Showing posts with label Savory Bread Sticks. Show all posts
Showing posts with label Savory Bread Sticks. Show all posts
Sunday, October 14, 2012
Recipe: Keep Warm With a Bowl of My Creamy Fresh Mushroom Soup!
Nothing can be finer to chase away the cold weather than a big hearty bowl of soup to warm you up. Yesterday, I gave you my recipe to make bread sticks, which go beautifully with this soup. Today, I want to share my favorite recipe to make your own homemade mushroom soup that is simply out of this world. Unlike what you find in a can, my soup is rich, velvety and loaded with lots of fresh mushrooms to make it substantial for more of a satisfying meal.
Although you don't have to add dry sherry to it, a bit of this alcohol does seem to spark that fabulous flavor to new heights. However, I have made this recipe without using sherry and substituted apple cider and it does taste wonderful as well. Either option will result in a superior mushroom soup.
Be warned: my delicious mushroom soup can be habit-forming!
My Creamy Fresh Mushroom Soup
1 pound of fresh mushrooms
1/4 cup of margarine (not spread) or olive oil
1/4 cup of sifted flour
3 cups of half-and-half cream
1 egg yolk, lightly beaten
1/2 cup of dry sherry or apple cider
3 cups of milk
salt
pepper
Slice the caps of the mushrooms and chop the stems.
Saute in the melted margarine or olive oil until lightly browned.

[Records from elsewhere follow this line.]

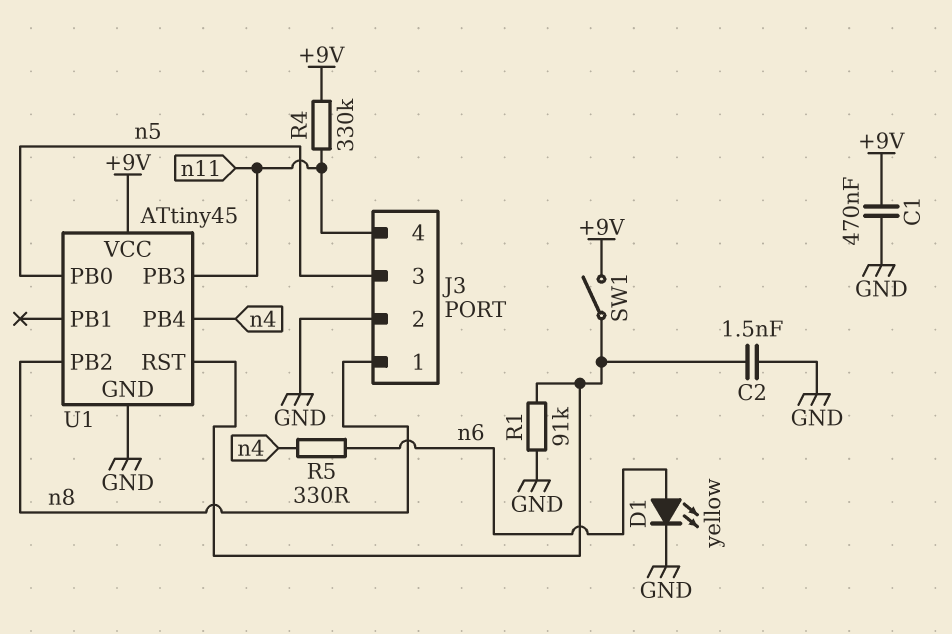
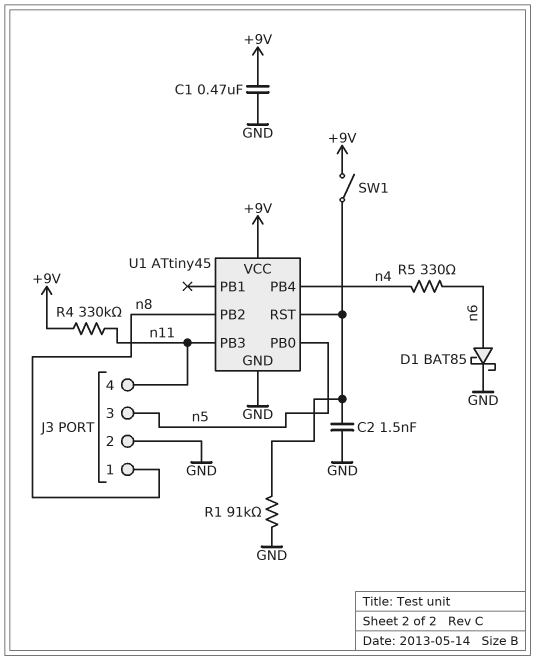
D1: LED yellow (A n6, K GND) -> schottky BAT85 (A n6, K GND)

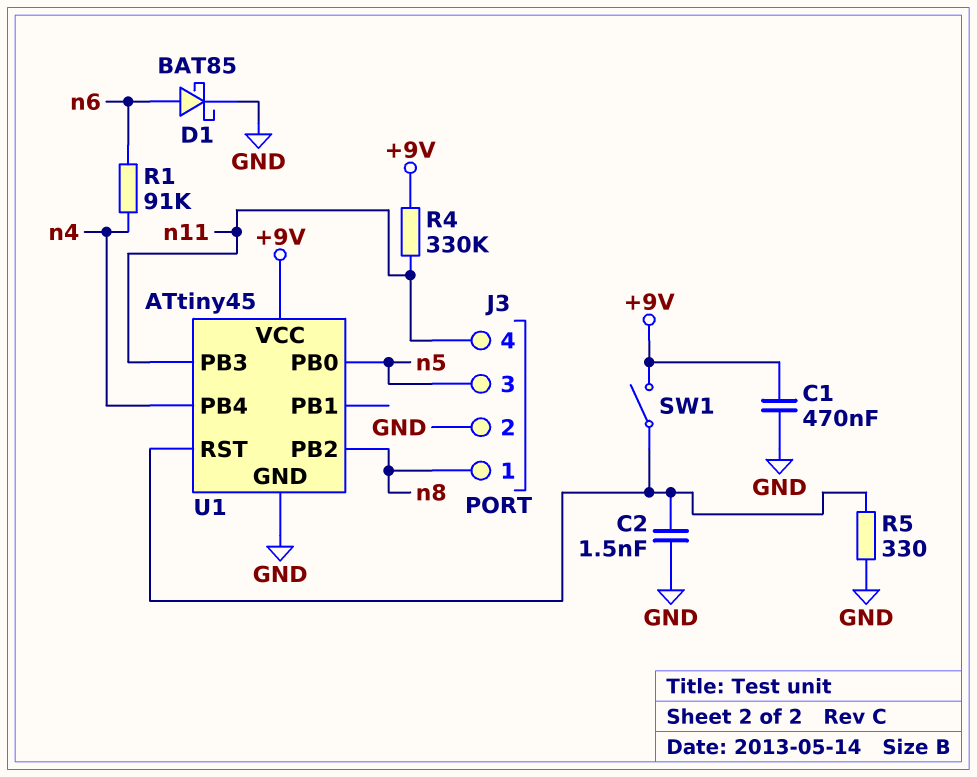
R1: 91k (GND, U1/RST) -> 91k (n4, n6)
R5: 330 (n4, n6) -> 330 (GND, U1/RST)

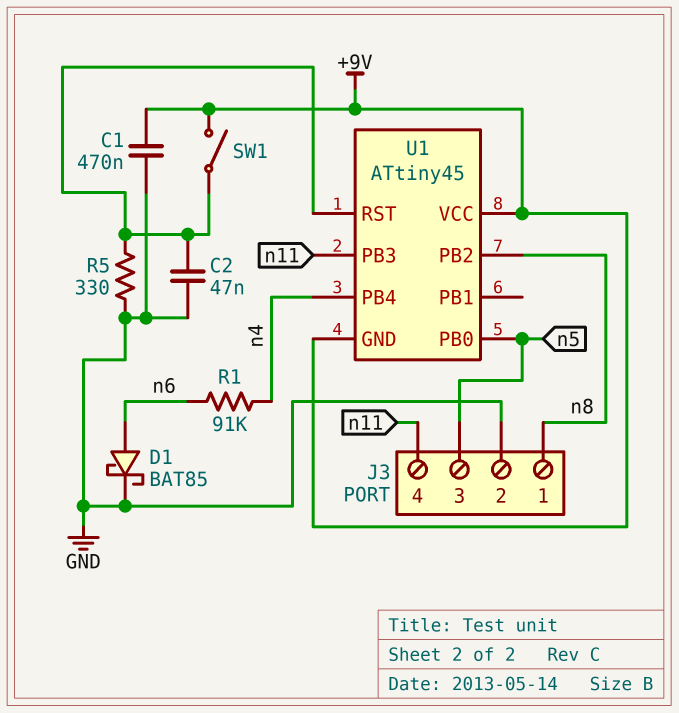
C2: 1.5nF (GND, U1/RST) -> 47nF (GND, U1/RST)
R4: 330k (+9V, n11) -> none
U1 pin GND: GND -> +9V

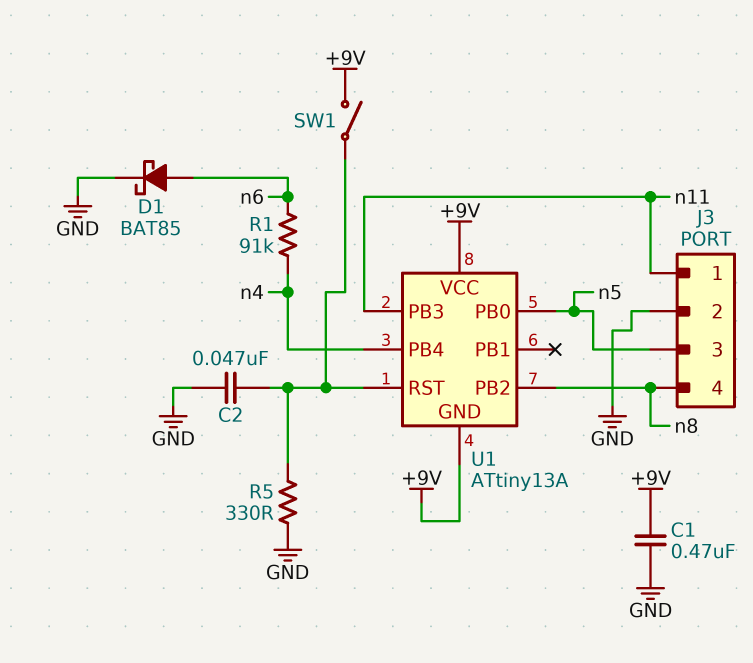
J3 pin 1: n8 -> n11
J3 pin 4: n11 -> n8
U1: ATtiny45 -> ATtiny13A

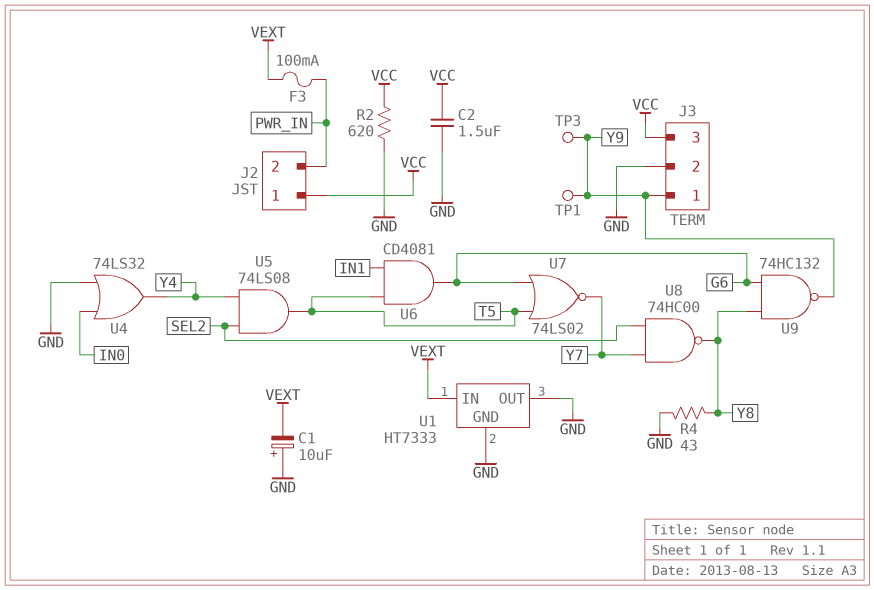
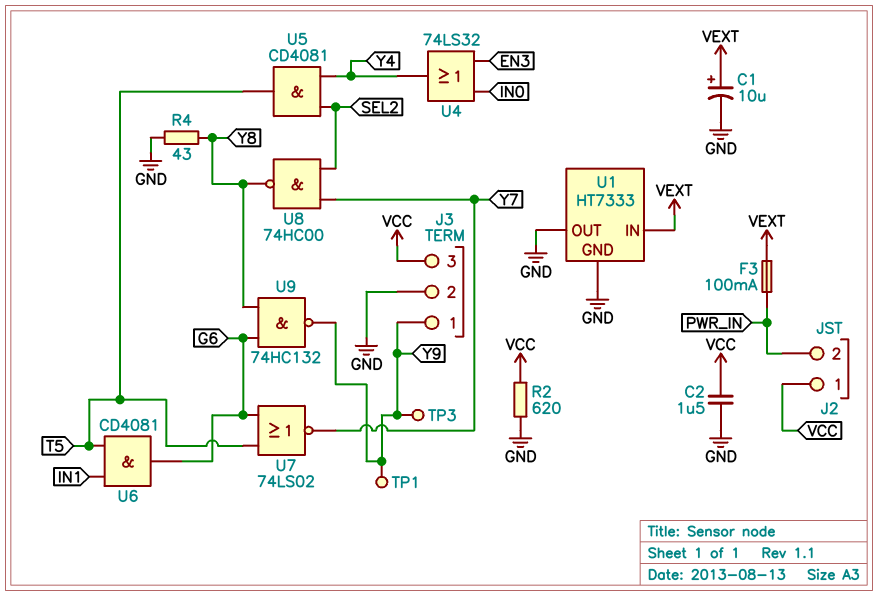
C1: 10uF (plus GND, minus VEXT) -> 10uF (plus VEXT, minus GND)
U4: OR 74LS32 (in GND, in IN0, out Y4) -> OR 74LS32 (in EN3, in IN0, out Y4)
U5: AND 74LS08 (in SEL2, in Y4, out T5) -> AND CD4081 (in SEL2, in Y4, out T5)

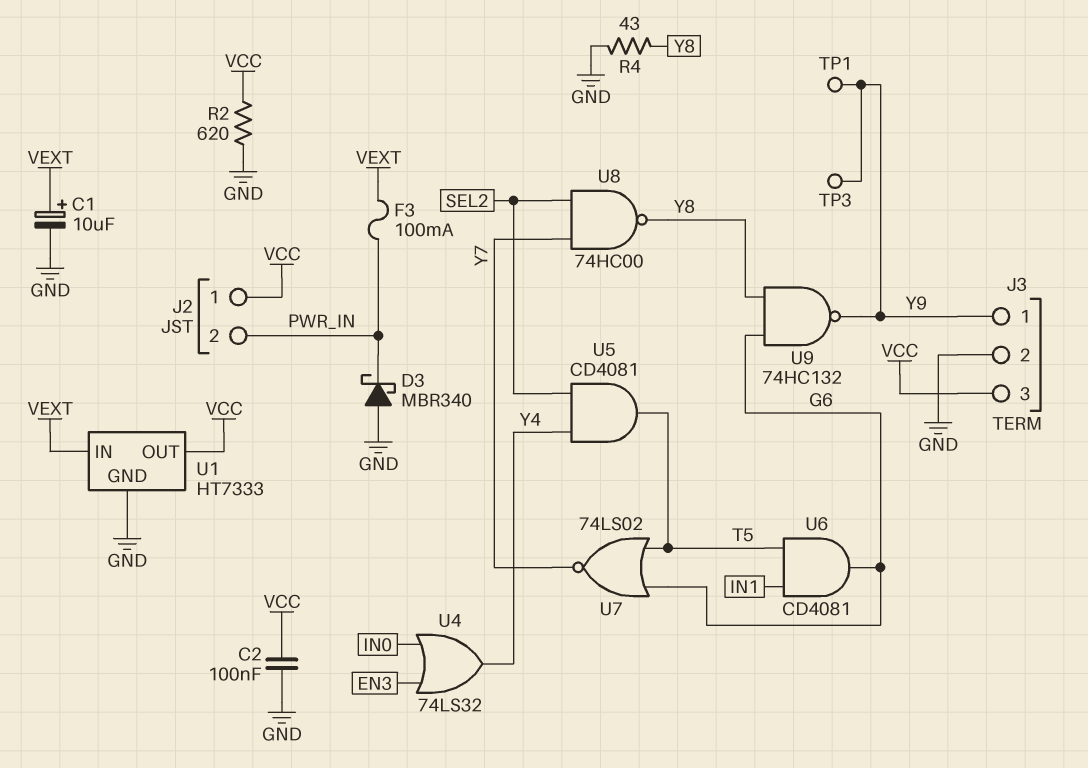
C2: 1.5uF (GND, VCC) -> 100nF (GND, VCC)
D3: none -> schottky MBR340 (A GND, K PWR_IN)
U1 pin OUT: GND -> VCC

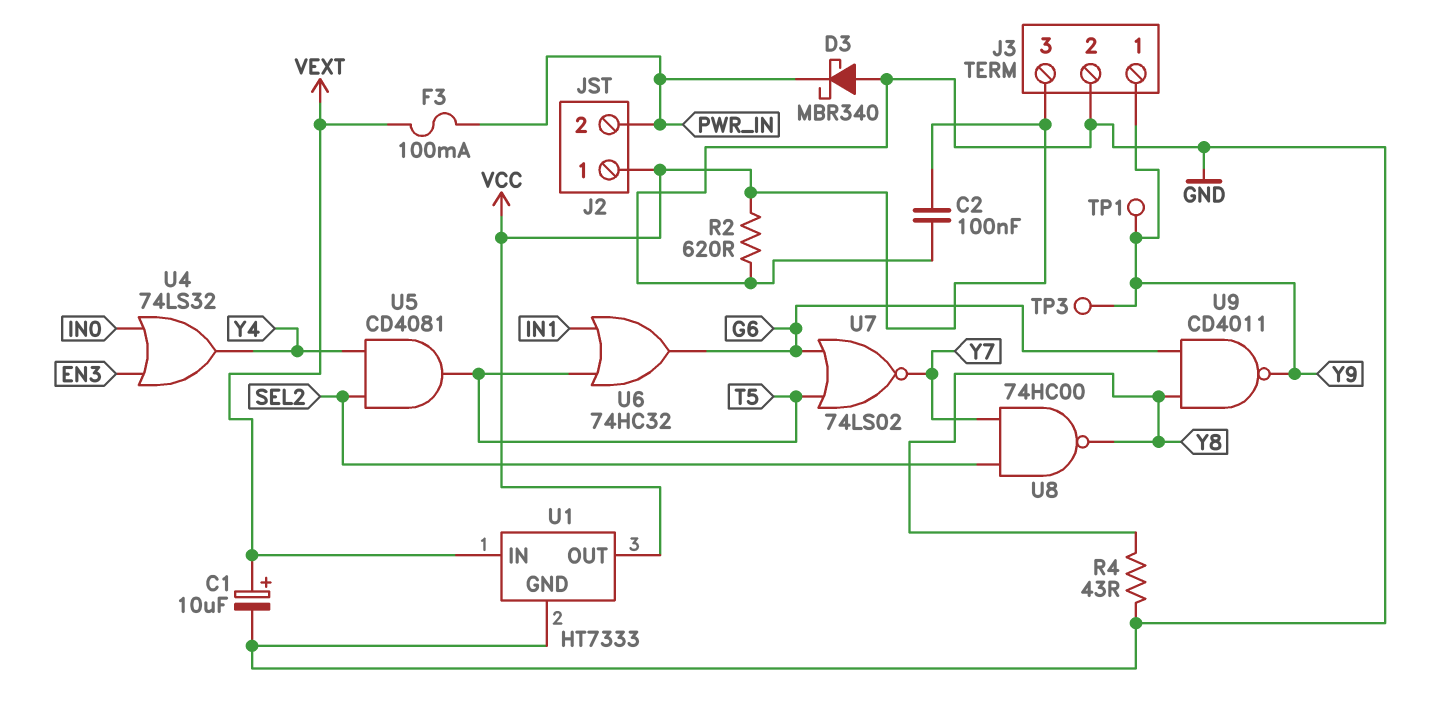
U6: AND CD4081 (in IN1, in T5, out G6) -> OR 74HC32 (in IN1, in T5, out G6)
U9: NAND 74HC132 (in G6, in Y8, out Y9) -> NAND CD4011 (in G6, in Y8, out Y9)

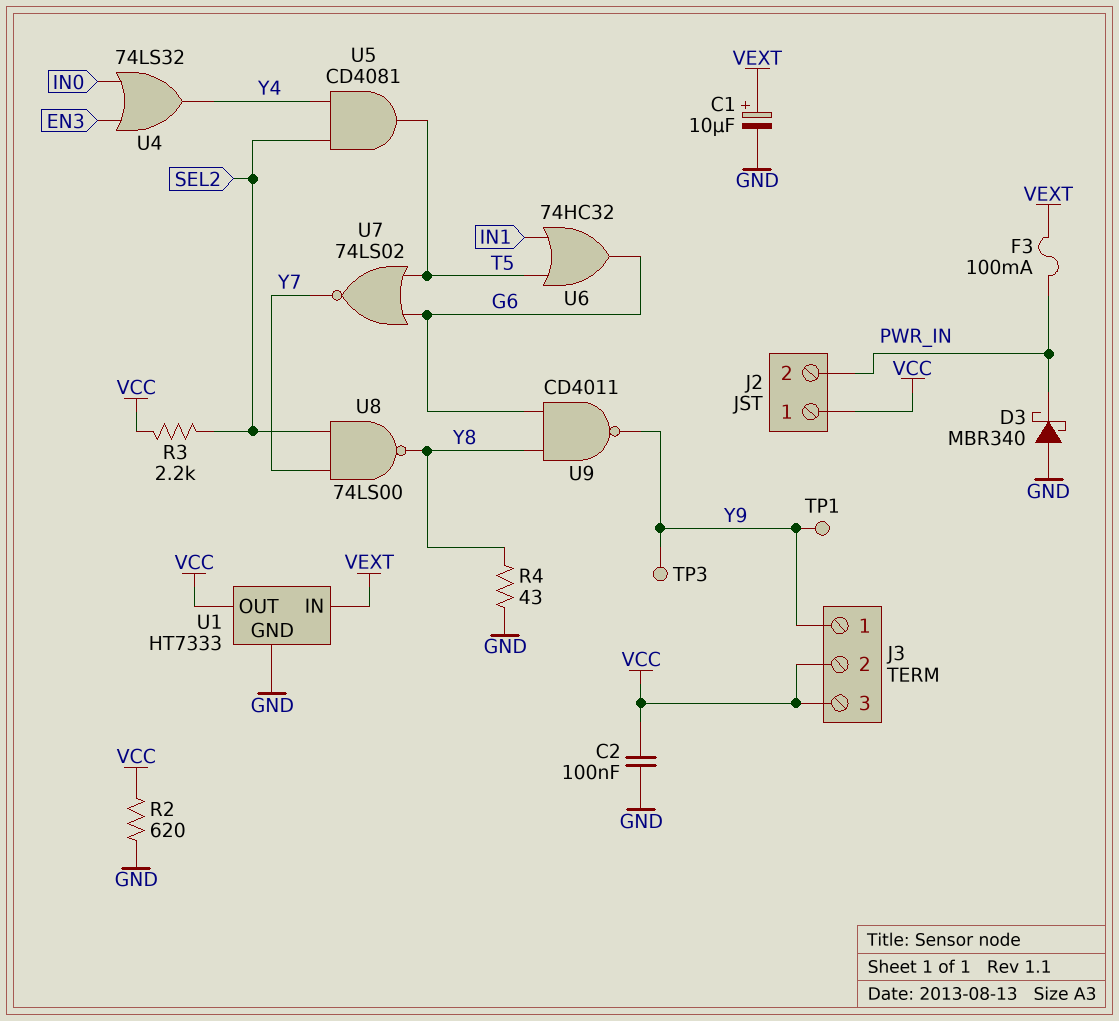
J3 pin 2: GND -> VCC
R3: none -> 2.2k (SEL2, VCC)
U8: NAND 74HC00 (in SEL2, in Y7, out Y8) -> NAND 74LS00 (in SEL2, in Y7, out Y8)

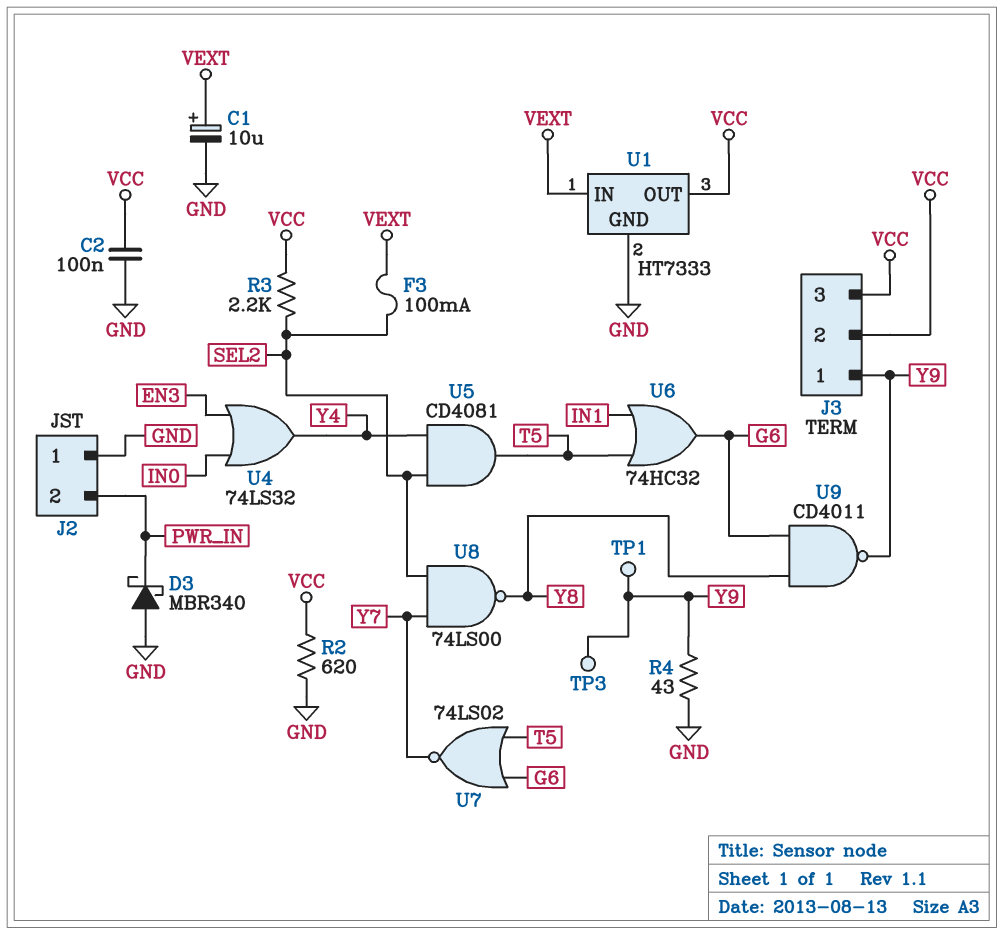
F3: 100mA (PWR_IN, VEXT) -> 100mA (SEL2, VEXT)
J2 pin 1: VCC -> GND
R4: 43 (GND, Y8) -> 43 (GND, Y9)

Remove from the heat and stir in the flour until well coated.
Return to the heat and cook on low for about five minutes.
Slowly add the half-and-half and milk to the mushroom mixture. Be sure to use a wire whisk and mix well. Simmer this for about fifteen minutes, stirring frequently.
Combine the lightly beaten egg yolk with the sherry or cider and add to the thickened soup. Season this big pot of soup with salt and pepper to your taste. Cook an additional minute to blend through.
Saturday, October 13, 2012
Bring Something Special to The Table With My Savory Bread Sticks Recipe!
As those temperatures keep falling, I go into soup mode and make lots of different ones from scratch. Somehow, a bowl of piping hot homemade soup along with a few of my tasty bread sticks warms the tummy more than other foods as you eat snugly inside while the leaves are whirling madly outside.
You will find my recipe involves making a raised yeast dough that is made zesty with flavor from rosemary, pepper, and Parmesan cheese.
Not only do these bread sticks go gloriously with any soups, but they are delicious with any pasta.
I think once you try my bread sticks, you'll want to make this recipe more often!
My Savory Bread Sticks
3-1/2 cups to 4 cups of flour
1 tablespoon or 1 package of dry yeast
2 teaspoons of salt
1 teaspoon of sugar
1 teaspoon of dried rosemary, crushed
1/8 teaspoon of pepper
1 tablespoon Parmesan cheese
1-1/4 cups of warm (not scalding) water
3 tablespoons of canola or olive oil
1 egg white, slightly beaten
1 tablespoon of water
3 tablespoons of sesame seeds (optional)
Dissolve the yeast in the 1-1/4 cups of warm (but not scalding hot) water along with the teaspoon of sugar. The sugar will help the yeast grow faster.
In a large mixing bowl, combine 1-1/2 cups of sifted flour, salt, pepper, cheese, and rosemary.
Once the yeast starts foaming in your cup is the time to add it to your mixing bowl along with the oil.
Beat this mixture with your electric mixer on a low speed for a few minutes until thoroughly combined. At this stage, the dough will be sticky.
Now is the time to put away your electric mixer and resort to mixing with your wooden spoon or by hand when adding more flour. Just use as much flour to work the dough so you can knead it on a floured surface without sticking for about five minutes.
Place your dough in a greased bowl and cover the top. You can use a lid or a wet dish cloth to keep the dough moist.
Let your covered dough rise in a warm spot until doubled. This will take about 45 minutes.
Punch the raised dough down. Then divide the dough into four parts. Divide each fourth into six pieces.
Roll each piece into a 12-inch rope. Place each one-inch apart on a greased cookie sheet.
Combine the egg white and the tablespoon of water in another cup.
Brush the tops of the bread sticks with that egg mixture. You can top with sesame seeds, if desired.
Bake in a 400-degree oven for about 25 to 30 minutes or until a deep golden brown.
This makes about two dozen bread sticks.